(INSTRUCTIONS TO FOLLOW)
Render every line of the records below as a numbered list, leaving out any blank lines.

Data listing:
---+---
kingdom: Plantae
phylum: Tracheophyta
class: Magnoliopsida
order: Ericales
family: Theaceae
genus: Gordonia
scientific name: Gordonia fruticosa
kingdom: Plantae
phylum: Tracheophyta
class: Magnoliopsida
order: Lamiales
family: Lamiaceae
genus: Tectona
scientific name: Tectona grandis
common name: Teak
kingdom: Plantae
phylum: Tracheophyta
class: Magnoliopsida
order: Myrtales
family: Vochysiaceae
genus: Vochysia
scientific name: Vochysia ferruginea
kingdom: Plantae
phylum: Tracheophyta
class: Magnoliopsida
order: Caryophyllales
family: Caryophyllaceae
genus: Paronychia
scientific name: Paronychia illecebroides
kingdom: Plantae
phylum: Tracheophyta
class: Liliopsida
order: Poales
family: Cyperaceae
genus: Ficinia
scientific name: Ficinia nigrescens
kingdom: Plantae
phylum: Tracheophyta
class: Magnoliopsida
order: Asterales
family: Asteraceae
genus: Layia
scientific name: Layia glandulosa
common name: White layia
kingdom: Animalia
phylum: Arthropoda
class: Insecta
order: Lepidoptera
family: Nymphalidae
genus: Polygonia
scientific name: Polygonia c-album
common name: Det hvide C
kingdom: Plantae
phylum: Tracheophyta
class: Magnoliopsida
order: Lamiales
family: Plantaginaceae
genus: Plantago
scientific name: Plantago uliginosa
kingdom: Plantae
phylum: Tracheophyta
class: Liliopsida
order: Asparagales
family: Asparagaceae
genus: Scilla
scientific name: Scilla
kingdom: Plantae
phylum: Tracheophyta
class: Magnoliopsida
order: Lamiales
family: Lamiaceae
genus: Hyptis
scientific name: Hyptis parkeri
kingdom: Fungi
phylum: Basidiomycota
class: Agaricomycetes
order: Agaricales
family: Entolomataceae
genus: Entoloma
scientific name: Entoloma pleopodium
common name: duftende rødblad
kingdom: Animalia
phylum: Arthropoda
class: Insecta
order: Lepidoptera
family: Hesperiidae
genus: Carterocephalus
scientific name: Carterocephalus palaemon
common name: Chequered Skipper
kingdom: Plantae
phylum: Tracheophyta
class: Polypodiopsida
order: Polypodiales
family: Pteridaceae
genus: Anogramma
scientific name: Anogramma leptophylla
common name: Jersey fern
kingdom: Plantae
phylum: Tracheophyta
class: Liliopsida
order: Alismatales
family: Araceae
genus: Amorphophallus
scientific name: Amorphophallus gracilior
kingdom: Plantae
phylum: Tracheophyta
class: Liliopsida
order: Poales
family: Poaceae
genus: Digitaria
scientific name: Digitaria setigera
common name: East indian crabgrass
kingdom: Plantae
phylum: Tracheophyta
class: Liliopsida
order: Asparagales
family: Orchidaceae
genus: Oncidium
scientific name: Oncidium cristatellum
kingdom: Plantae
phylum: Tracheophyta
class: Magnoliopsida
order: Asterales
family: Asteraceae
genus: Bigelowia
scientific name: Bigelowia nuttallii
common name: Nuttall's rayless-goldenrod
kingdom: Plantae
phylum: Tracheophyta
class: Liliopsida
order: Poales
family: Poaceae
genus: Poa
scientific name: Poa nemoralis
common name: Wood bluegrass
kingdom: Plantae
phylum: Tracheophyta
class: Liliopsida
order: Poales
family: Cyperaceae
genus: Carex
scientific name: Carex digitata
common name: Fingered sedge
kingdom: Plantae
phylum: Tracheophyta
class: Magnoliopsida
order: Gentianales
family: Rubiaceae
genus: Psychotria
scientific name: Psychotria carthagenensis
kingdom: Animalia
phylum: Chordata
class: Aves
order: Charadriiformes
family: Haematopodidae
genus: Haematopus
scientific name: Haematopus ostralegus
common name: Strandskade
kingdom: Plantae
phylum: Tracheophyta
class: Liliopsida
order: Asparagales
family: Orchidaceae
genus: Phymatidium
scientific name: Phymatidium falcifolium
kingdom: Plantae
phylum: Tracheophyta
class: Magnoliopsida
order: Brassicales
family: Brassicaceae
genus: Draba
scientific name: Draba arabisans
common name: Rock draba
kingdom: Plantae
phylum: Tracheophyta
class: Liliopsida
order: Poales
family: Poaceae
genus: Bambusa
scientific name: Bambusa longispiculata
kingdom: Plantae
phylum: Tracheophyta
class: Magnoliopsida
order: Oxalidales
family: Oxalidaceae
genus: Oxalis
---+---
(IN RESPONSE)
1. kingdom: Plantae
2. phylum: Tracheophyta
3. class: Magnoliopsida
4. order: Ericales
5. family: Theaceae
6. genus: Gordonia
7. scientific name: Gordonia fruticosa
8. kingdom: Plantae
9. phylum: Tracheophyta
10. class: Magnoliopsida
11. order: Lamiales
12. family: Lamiaceae
13. genus: Tectona
14. scientific name: Tectona grandis
15. common name: Teak
16. kingdom: Plantae
17. phylum: Tracheophyta
18. class: Magnoliopsida
19. order: Myrtales
20. family: Vochysiaceae
21. genus: Vochysia
22. scientific name: Vochysia ferruginea
23. kingdom: Plantae
24. phylum: Tracheophyta
25. class: Magnoliopsida
26. order: Caryophyllales
27. family: Caryophyllaceae
28. genus: Paronychia
29. scientific name: Paronychia illecebroides
30. kingdom: Plantae
31. phylum: Tracheophyta
32. class: Liliopsida
33. order: Poales
34. family: Cyperaceae
35. genus: Ficinia
36. scientific name: Ficinia nigrescens
37. kingdom: Plantae
38. phylum: Tracheophyta
39. class: Magnoliopsida
40. order: Asterales
41. family: Asteraceae
42. genus: Layia
43. scientific name: Layia glandulosa
44. common name: White layia
45. kingdom: Animalia
46. phylum: Arthropoda
47. class: Insecta
48. order: Lepidoptera
49. family: Nymphalidae
50. genus: Polygonia
51. scientific name: Polygonia c-album
52. common name: Det hvide C
53. kingdom: Plantae
54. phylum: Tracheophyta
55. class: Magnoliopsida
56. order: Lamiales
57. family: Plantaginaceae
58. genus: Plantago
59. scientific name: Plantago uliginosa
60. kingdom: Plantae
61. phylum: Tracheophyta
62. class: Liliopsida
63. order: Asparagales
64. family: Asparagaceae
65. genus: Scilla
66. scientific name: Scilla
67. kingdom: Plantae
68. phylum: Tracheophyta
69. class: Magnoliopsida
70. order: Lamiales
71. family: Lamiaceae
72. genus: Hyptis
73. scientific name: Hyptis parkeri
74. kingdom: Fungi
75. phylum: Basidiomycota
76. class: Agaricomycetes
77. order: Agaricales
78. family: Entolomataceae
79. genus: Entoloma
80. scientific name: Entoloma pleopodium
81. common name: duftende rødblad
82. kingdom: Animalia
83. phylum: Arthropoda
84. class: Insecta
85. order: Lepidoptera
86. family: Hesperiidae
87. genus: Carterocephalus
88. scientific name: Carterocephalus palaemon
89. common name: Chequered Skipper
90. kingdom: Plantae
91. phylum: Tracheophyta
92. class: Polypodiopsida
93. order: Polypodiales
94. family: Pteridaceae
95. genus: Anogramma
96. scientific name: Anogramma leptophylla
97. common name: Jersey fern
98. kingdom: Plantae
99. phylum: Tracheophyta
100. class: Liliopsida
101. order: Alismatales
102. family: Araceae
103. genus: Amorphophallus
104. scientific name: Amorphophallus gracilior
105. kingdom: Plantae
106. phylum: Tracheophyta
107. class: Liliopsida
108. order: Poales
109. family: Poaceae
110. genus: Digitaria
111. scientific name: Digitaria setigera
112. common name: East indian crabgrass
113. kingdom: Plantae
114. phylum: Tracheophyta
115. class: Liliopsida
116. order: Asparagales
117. family: Orchidaceae
118. genus: Oncidium
119. scientific name: Oncidium cristatellum
120. kingdom: Plantae
121. phylum: Tracheophyta
122. class: Magnoliopsida
123. order: Asterales
124. family: Asteraceae
125. genus: Bigelowia
126. scientific name: Bigelowia nuttallii
127. common name: Nuttall's rayless-goldenrod
128. kingdom: Plantae
129. phylum: Tracheophyta
130. class: Liliopsida
131. order: Poales
132. family: Poaceae
133. genus: Poa
134. scientific name: Poa nemoralis
135. common name: Wood bluegrass
136. kingdom: Plantae
137. phylum: Tracheophyta
138. class: Liliopsida
139. order: Poales
140. family: Cyperaceae
141. genus: Carex
142. scientific name: Carex digitata
143. common name: Fingered sedge
144. kingdom: Plantae
145. phylum: Tracheophyta
146. class: Magnoliopsida
147. order: Gentianales
148. family: Rubiaceae
149. genus: Psychotria
150. scientific name: Psychotria carthagenensis
151. kingdom: Animalia
152. phylum: Chordata
153. class: Aves
154. order: Charadriiformes
155. family: Haematopodidae
156. genus: Haematopus
157. scientific name: Haematopus ostralegus
158. common name: Strandskade
159. kingdom: Plantae
160. phylum: Tracheophyta
161. class: Liliopsida
162. order: Asparagales
163. family: Orchidaceae
164. genus: Phymatidium
165. scientific name: Phymatidium falcifolium
166. kingdom: Plantae
167. phylum: Tracheophyta
168. class: Magnoliopsida
169. order: Brassicales
170. family: Brassicaceae
171. genus: Draba
172. scientific name: Draba arabisans
173. common name: Rock draba
174. kingdom: Plantae
175. phylum: Tracheophyta
176. class: Liliopsida
177. order: Poales
178. family: Poaceae
179. genus: Bambusa
180. scientific name: Bambusa longispiculata
181. kingdom: Plantae
182. phylum: Tracheophyta
183. class: Magnoliopsida
184. order: Oxalidales
185. family: Oxalidaceae
186. genus: Oxalis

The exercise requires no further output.